If the media is less then the production budget is also less. It’s proportionate – 10-20% of media.
It’s weird though, because if you’re selling a B2B solution then your audience may be just a dozen senior decision makers. If that’s the case it would make more sense to link a budget to the size of the opportunity to your company rather than the media.


Does it help or hinder when the leader of an organisation involves themselves in marketing?

From my point of view, it’s almost always a good thing.

They tend to have a more focussed, commercial view on marketing; ‘What do we get out of it?’. (They certainly don’t give a shit about the latest buzz-words.)

Some Marketing Directors can get caught up in the details and the internal politics; will their bosses like it? It can lead to them behaving more cautiously, which is understandable, but the primary goal can become not to screw things up, whereas the primary goal of the CEOs is more likely to be how do we succeed, sell more stuff, or whatever.

You have more chance of succeeding if that’s your goal than if your goal is not to fail. In anything, marketing, football, music.

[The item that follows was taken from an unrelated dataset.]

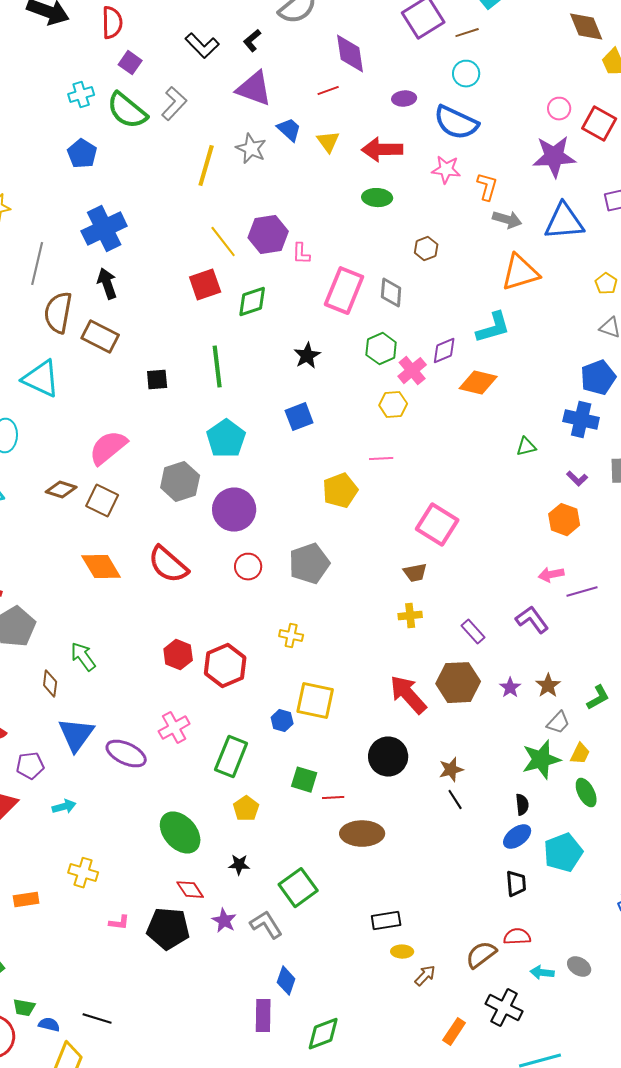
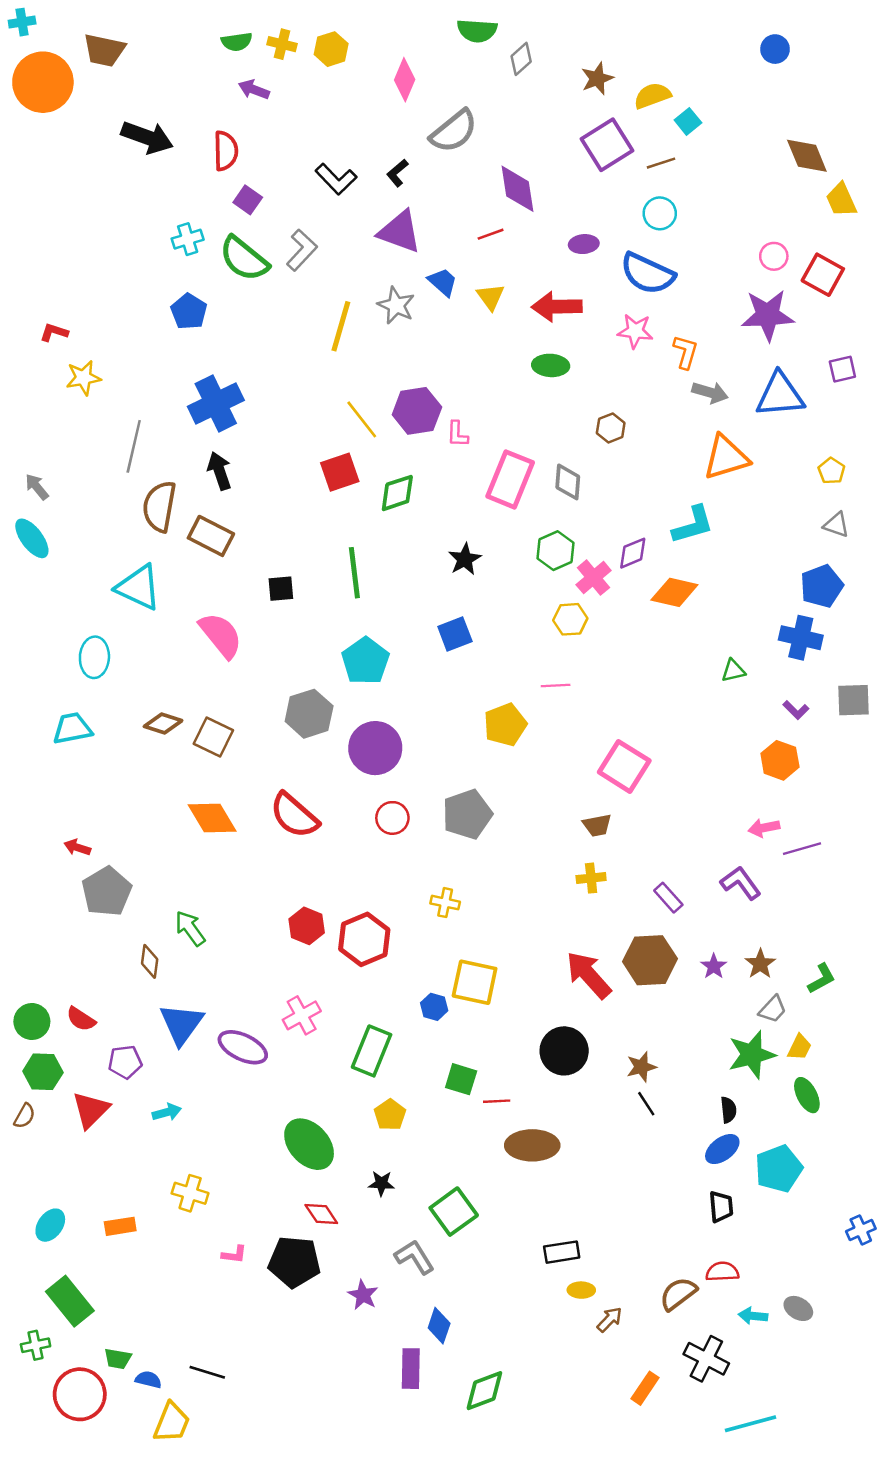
pink semicircle: (108, 448) -> (221, 635), moved, turned 90
purple star: (224, 921) -> (363, 1295), moved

I once had a client who was spending £5 million, £4.6 on media, £400k on production. Before he gave us the go-ahead to spend £400k to shoot the ad he pulled me to one side and asked quietly “Is this going to work?”

Such a simple question, but while the rest of us were preoccupied with all the details, he was bringing it back to what actually mattered – should he spend £5m creating this advert in the hope that it brought business. Or should, as he put it ‘just keep that £5 million and just split it between shareholders?’

I love that, the big picture.


Any downsides to CEO’s getting involved?

Sometimes CEO’s or founders can be a little too invested in their company or brand, and therefore struggle to take honest feedback.

It can sound to them like “I think your middle child is terribly ugly, but I have some suggestions on making them more presentable!”.

It’s not a message they want to hear.

And of course, they don’t have to listen, there’s always a long line of people ready to tell them that middle child is the most beautiful they’ve ever seen.